Most cases of SPL are accompanied to a variable degree by both sensory and motor impairment. The incidence of SPL may be determined more by motor than sensory loss (10, 13). Therefore, spastic hemiparesis may be involved in SPL. The anatomical and functional integrity of the non-dominant parietal lobe and other brain structures and sensory feedback from the peripheral nervous system seem essential for bodily awareness (body schema). Disruption of any of these structures may result in the perception of phantom sensations (5). SPLs were first reported in patients with parietal lobe lesions (4). However, it subsequently became clear that other brain areas, including the thalamus (8), supplementary motor area (15), and motor cortex (10) contribute to the conscious perception of body schema.

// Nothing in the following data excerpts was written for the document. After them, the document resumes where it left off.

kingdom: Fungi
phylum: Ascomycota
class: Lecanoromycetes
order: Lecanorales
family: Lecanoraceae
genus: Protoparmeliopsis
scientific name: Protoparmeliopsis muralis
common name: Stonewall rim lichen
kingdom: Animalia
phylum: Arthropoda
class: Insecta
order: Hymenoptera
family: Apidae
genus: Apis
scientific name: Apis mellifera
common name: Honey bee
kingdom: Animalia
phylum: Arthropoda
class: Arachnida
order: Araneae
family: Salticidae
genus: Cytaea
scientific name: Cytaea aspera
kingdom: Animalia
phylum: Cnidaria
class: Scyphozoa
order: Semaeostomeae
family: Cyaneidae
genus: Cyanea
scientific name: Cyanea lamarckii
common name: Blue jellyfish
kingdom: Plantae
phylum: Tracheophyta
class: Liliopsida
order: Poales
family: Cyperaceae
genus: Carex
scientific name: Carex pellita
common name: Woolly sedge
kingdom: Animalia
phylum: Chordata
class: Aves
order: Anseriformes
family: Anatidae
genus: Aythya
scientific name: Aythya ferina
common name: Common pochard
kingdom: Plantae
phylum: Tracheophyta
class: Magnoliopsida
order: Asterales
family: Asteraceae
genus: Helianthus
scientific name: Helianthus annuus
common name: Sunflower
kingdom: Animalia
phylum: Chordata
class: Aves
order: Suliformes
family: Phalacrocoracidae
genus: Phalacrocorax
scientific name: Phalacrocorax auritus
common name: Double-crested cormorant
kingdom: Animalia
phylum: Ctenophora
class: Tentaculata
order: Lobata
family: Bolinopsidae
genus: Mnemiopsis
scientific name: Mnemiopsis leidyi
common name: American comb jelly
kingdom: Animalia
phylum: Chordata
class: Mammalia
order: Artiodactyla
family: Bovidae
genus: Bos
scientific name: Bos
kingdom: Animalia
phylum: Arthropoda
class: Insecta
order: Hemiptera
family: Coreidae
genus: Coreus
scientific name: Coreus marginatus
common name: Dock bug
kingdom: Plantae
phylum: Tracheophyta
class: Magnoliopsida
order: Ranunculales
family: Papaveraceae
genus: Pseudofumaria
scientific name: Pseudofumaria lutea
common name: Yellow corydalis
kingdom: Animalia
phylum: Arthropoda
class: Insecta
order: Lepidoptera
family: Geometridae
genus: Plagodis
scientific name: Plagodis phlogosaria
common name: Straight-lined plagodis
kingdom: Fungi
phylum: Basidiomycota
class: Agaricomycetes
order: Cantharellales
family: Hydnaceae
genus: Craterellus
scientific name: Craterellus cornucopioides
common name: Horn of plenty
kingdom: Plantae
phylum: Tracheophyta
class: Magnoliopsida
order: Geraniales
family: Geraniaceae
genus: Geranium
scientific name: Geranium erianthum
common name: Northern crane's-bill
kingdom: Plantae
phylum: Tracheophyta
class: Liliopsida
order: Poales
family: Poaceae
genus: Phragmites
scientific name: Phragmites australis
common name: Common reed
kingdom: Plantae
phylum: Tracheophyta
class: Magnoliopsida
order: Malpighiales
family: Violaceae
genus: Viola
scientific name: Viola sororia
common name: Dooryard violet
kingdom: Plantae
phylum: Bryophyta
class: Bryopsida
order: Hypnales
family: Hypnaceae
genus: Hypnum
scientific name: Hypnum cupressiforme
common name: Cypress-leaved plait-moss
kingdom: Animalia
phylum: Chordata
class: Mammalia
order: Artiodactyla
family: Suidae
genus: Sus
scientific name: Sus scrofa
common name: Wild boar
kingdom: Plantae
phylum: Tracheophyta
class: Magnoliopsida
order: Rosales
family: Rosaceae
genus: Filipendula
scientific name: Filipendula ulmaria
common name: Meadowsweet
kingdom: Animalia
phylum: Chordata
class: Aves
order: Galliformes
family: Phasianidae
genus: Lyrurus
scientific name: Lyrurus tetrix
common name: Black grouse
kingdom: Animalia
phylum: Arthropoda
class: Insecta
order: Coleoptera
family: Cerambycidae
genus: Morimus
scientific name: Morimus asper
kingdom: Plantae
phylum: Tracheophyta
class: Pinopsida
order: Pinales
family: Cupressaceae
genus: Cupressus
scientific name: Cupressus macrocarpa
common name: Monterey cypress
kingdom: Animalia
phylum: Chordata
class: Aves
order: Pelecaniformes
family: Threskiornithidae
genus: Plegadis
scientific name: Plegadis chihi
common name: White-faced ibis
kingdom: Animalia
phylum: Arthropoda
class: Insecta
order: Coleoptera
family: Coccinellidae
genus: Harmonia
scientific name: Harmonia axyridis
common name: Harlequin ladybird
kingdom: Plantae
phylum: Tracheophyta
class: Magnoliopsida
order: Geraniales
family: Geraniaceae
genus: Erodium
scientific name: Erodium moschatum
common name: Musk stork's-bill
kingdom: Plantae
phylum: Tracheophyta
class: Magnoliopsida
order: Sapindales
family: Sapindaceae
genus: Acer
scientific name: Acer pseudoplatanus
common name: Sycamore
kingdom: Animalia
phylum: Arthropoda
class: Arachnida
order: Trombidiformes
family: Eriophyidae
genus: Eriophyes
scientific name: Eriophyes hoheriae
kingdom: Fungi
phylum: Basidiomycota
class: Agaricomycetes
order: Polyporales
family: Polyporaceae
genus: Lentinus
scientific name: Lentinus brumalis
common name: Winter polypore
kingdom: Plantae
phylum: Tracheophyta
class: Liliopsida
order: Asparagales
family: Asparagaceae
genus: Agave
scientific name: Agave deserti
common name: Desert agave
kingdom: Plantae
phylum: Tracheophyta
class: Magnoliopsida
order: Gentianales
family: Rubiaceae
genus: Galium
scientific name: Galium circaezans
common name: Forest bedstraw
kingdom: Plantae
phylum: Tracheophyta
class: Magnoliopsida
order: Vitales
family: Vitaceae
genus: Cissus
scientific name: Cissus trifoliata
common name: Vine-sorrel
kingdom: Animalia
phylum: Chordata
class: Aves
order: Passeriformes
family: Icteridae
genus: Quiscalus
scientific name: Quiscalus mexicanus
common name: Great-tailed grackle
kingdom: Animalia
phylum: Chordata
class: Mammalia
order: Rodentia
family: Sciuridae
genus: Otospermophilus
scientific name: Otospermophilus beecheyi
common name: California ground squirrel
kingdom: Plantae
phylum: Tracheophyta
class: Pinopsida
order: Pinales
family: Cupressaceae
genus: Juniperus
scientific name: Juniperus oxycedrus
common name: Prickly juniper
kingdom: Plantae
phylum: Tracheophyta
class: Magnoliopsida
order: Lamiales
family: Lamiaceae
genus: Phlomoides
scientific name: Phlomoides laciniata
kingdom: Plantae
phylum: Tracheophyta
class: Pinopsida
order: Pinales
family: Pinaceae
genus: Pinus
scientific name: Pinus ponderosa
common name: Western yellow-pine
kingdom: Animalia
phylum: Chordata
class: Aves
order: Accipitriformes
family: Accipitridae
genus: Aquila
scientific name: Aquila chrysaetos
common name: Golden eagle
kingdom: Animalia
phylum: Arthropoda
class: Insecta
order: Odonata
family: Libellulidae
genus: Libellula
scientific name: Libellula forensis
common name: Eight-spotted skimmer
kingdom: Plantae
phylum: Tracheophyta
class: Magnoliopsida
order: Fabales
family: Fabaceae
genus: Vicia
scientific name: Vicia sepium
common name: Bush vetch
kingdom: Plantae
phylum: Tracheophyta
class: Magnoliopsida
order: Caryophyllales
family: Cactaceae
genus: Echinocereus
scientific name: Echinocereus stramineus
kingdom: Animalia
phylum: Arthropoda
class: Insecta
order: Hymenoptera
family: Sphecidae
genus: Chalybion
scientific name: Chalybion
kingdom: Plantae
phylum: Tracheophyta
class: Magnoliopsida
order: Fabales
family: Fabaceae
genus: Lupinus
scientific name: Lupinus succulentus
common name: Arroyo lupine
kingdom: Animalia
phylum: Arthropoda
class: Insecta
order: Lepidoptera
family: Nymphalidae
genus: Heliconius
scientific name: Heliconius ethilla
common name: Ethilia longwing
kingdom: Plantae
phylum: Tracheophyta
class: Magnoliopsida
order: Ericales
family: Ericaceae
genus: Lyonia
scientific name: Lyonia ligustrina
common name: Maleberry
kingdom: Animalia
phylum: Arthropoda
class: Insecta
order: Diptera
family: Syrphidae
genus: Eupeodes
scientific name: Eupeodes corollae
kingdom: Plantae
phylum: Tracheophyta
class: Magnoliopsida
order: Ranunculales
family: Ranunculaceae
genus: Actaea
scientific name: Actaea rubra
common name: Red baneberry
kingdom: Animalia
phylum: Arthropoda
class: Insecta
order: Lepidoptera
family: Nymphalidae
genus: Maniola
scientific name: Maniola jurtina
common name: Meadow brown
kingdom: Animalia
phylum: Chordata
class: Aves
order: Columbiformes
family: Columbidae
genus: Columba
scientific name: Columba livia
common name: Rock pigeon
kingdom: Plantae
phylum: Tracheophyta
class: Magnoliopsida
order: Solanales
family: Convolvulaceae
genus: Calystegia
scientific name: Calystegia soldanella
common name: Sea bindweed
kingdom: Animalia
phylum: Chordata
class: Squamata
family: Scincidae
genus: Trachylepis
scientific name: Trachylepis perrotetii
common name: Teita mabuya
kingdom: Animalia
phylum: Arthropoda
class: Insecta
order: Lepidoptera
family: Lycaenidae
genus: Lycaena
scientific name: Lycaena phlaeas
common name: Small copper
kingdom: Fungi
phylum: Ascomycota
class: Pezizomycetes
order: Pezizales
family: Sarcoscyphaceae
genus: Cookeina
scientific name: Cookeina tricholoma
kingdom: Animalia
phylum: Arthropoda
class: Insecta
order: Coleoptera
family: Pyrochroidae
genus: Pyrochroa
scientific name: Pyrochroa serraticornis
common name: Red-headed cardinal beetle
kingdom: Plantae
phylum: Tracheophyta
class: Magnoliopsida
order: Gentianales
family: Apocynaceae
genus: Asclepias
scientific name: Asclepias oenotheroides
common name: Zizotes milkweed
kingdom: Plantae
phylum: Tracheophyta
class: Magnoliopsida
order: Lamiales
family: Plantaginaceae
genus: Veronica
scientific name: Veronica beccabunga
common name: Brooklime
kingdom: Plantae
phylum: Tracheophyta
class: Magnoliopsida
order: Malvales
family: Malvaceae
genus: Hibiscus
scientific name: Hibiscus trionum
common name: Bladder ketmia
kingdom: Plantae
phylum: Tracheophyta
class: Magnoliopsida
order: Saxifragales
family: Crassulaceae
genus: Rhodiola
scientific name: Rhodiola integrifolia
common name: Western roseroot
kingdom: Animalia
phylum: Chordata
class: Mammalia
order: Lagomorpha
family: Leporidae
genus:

The reason why SPL phenomenon is more commonly associated with right rather than left hemispheric stroke is still unclear. The right hemisphere appears to be involved in monitoring somatic states with a primary role in processing somatic representation (11), and is dominant in maintaining the internal representation of the body state (10). The attentional network may also be controlled by the right hemisphere (16). Furthermore, the incidence of right thalamic hemorrhage is significantly higher than that of left thalamic hemorrhage (17).

Previous cases of SPL on the right side of the body involved no precise description of sensory disturbances (18) or sensory disturbances less severe than anesthesia (19). In our case, severe anesthesia to superficial and profound stimuli was present; therefore, whether any sensory disturbance is characteristic of SPL remains unknown. The SPLs in our case illustrates some possible causative factors of SPL among patients with left hemispheric stroke, including lesions located in the pons. This is the first report of SPLs after left pontine hemorrhage, and the SPL and PLP lasted longer than cases described in past studies (1, 6, 9, 13). SPLs can be underreported that detailed exploration into body image is not part of standard clinical assessment. In addition, the perceptions reported were not only brief and transient but also often regarded by many of the participants as inconsequential amidst the overwhelming clinical realities of stroke (20).

In conclusion, the findings of these cases suggest that SPL may be more common than previously reported (6, 13, 14), and brain localization for SPL and PLP should be further evaluated. Therefore, thorough examinations are essential for the care of stroke patients and their sequelae.